The diversity I encountered in high school opened my eyes to the world and helped me see it in an entirely new way. By the time I reached college, instead of being surprised by diversity, I was surprised if my classes lacked it. Diversity had become the norm rather than the exception.

Here at RMU, we’re lucky to have an incredibly diverse student and faculty population. Just a couple days ago, I attended the first installment of the Diversity Speaker Series, organized by Paul Spradley, assistant director of student life for multicultural affairs. Around 60 people gathered in the Rogal Chapel to hear the first guest speaker, Saleem Ghubril. Ghubril, who was born in Beirut, Lebanon, fled to the United States with his family when civil war broke out in his country in the mid-1970s.

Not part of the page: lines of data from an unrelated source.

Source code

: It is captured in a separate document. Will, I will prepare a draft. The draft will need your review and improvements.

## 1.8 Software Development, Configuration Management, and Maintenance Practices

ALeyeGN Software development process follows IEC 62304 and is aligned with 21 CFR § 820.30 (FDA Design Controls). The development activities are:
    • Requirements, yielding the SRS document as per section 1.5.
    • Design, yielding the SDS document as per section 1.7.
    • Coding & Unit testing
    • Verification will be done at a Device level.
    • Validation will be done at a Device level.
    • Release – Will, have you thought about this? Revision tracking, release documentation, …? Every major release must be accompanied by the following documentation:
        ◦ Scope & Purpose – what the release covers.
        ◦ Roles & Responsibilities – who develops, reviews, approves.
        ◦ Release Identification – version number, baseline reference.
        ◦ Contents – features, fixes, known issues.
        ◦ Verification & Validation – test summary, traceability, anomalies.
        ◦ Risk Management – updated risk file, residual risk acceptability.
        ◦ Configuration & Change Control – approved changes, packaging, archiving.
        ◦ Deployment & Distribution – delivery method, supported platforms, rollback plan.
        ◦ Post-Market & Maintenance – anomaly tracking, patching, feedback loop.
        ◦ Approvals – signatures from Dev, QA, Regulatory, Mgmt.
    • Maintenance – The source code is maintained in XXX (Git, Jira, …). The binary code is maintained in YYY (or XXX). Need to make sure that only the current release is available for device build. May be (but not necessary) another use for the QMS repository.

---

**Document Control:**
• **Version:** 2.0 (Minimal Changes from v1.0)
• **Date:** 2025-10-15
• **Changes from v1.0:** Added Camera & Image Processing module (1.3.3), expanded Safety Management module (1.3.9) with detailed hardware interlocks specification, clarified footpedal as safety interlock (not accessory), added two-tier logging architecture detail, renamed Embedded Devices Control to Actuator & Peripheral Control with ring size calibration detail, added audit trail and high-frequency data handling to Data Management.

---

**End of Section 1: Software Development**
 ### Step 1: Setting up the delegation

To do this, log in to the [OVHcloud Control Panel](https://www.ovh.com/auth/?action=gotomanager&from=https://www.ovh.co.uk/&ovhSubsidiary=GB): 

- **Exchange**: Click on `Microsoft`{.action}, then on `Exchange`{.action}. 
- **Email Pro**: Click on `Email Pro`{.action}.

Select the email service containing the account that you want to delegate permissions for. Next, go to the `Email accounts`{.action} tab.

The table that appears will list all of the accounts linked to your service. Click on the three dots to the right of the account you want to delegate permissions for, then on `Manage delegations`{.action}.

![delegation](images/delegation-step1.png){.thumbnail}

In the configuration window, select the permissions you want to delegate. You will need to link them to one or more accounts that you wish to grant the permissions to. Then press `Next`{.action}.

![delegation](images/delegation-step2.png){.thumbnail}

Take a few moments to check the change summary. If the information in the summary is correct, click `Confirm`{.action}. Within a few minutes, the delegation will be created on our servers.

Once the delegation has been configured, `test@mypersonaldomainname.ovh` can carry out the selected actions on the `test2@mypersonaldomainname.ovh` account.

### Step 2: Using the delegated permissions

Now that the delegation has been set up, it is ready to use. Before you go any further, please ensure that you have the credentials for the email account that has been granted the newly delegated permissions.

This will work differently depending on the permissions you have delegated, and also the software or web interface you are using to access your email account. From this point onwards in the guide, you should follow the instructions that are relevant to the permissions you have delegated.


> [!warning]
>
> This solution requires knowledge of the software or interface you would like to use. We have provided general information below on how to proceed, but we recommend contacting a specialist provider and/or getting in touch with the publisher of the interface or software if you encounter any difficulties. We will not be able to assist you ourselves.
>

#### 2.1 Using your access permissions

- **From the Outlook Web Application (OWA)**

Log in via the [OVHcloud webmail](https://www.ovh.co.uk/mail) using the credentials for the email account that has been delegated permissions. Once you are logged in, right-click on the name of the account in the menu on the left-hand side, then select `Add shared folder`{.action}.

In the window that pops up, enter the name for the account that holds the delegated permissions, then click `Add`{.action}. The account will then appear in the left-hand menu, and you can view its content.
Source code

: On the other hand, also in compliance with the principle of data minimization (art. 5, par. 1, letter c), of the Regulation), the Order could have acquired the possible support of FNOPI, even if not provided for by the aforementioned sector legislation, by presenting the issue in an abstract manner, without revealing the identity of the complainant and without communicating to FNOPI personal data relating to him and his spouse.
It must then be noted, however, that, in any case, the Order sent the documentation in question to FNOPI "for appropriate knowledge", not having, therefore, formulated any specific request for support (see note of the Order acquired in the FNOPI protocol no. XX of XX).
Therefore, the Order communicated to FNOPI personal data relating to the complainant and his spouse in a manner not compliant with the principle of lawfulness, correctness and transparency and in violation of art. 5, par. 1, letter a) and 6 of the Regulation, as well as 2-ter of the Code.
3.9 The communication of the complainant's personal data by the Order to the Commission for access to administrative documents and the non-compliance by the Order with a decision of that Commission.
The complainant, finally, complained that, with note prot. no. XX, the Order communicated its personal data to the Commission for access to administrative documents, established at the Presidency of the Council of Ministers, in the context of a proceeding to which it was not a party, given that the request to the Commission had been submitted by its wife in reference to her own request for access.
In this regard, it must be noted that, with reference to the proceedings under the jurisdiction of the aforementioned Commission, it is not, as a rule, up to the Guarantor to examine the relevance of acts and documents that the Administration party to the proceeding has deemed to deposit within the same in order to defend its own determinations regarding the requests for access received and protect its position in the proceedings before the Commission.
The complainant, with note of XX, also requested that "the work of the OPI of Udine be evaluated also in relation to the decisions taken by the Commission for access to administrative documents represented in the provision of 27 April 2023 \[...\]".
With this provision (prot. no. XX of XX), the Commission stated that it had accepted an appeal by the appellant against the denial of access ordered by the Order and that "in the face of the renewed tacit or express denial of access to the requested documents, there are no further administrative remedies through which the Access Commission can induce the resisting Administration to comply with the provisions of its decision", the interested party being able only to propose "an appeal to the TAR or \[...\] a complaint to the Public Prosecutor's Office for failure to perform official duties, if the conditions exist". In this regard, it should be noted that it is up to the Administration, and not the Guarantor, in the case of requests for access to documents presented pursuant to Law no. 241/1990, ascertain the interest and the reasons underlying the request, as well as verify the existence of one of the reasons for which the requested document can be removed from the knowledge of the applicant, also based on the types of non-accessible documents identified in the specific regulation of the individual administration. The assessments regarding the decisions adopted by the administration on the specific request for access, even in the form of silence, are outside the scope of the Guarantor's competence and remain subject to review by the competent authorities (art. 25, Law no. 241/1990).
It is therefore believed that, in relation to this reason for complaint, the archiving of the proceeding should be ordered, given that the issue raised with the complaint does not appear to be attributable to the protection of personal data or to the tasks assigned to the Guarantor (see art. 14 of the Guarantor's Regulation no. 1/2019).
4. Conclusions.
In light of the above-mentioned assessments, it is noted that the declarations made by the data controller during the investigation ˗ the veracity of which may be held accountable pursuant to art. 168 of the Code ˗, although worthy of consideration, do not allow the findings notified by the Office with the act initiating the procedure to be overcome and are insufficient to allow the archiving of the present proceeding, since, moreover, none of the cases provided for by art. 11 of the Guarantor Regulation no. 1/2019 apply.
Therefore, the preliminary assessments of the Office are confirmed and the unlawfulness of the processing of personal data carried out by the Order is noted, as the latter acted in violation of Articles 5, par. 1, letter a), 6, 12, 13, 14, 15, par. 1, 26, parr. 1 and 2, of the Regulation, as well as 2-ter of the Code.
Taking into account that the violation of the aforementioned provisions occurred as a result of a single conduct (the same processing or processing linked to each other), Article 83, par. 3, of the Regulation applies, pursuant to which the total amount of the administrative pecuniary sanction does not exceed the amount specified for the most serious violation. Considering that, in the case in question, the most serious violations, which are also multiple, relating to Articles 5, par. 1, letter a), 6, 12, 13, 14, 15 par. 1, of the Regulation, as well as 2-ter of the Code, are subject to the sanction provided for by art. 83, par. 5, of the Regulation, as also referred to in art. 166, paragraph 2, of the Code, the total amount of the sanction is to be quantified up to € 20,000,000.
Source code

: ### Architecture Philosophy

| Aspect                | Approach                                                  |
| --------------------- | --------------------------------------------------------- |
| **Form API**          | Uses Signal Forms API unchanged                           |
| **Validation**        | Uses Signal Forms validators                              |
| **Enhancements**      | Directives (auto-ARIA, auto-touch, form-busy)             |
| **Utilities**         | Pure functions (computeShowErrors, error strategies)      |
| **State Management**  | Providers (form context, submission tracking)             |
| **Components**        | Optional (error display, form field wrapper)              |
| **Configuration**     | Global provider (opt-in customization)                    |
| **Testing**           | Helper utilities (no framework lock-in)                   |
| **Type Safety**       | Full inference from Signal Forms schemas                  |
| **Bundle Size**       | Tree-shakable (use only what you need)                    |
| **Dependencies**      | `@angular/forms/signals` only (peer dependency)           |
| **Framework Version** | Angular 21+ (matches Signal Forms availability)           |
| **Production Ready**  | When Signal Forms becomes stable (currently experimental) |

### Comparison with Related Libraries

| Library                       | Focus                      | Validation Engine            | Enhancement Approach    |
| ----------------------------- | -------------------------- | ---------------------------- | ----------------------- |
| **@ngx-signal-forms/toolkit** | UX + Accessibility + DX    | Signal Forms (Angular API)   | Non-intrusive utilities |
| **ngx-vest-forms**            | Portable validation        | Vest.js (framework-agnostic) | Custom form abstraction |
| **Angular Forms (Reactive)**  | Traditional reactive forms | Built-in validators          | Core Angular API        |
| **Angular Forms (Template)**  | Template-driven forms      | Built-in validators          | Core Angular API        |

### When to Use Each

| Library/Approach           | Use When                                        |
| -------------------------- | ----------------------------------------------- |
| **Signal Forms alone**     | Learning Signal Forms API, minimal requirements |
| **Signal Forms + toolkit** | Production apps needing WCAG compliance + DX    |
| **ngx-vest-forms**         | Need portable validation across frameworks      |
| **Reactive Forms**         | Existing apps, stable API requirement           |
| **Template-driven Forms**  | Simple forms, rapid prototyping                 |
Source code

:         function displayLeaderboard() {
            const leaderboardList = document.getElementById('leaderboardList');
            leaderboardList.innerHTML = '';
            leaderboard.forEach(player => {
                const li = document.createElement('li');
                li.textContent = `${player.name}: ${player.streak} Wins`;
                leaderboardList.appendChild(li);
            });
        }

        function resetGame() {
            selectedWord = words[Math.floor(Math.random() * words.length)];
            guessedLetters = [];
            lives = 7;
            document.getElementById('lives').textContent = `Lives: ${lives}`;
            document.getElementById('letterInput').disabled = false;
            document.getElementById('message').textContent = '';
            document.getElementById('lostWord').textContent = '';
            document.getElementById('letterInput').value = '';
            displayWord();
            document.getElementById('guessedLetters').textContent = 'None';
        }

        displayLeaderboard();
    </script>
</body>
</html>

Ghubril embodies everything that is good about diversity. In addition to being the executive director of the Pittsburgh Promise, this Asian-African-Arab-American is also an ordained minister who is committed to serving the community and bringing people together. “I am the world!” he said.

During his talk, Ghubril spoke of how much the world has changed for the better over the years in terms of racial and ethnic tolerance. He also spoke of the many challenges we still face today. As I listened to him speak of diversity with passion and youthful exuberance, I noticed the diverse audience that had gathered to hear him speak, and it warmed my heart.

RMU’s diversity is something to be celebrated. The many cultures and backgrounds that make up this university help to teach us tolerance and understanding, and it gives us all a global perspective. And in an ever-shrinking world, few things are as valuable.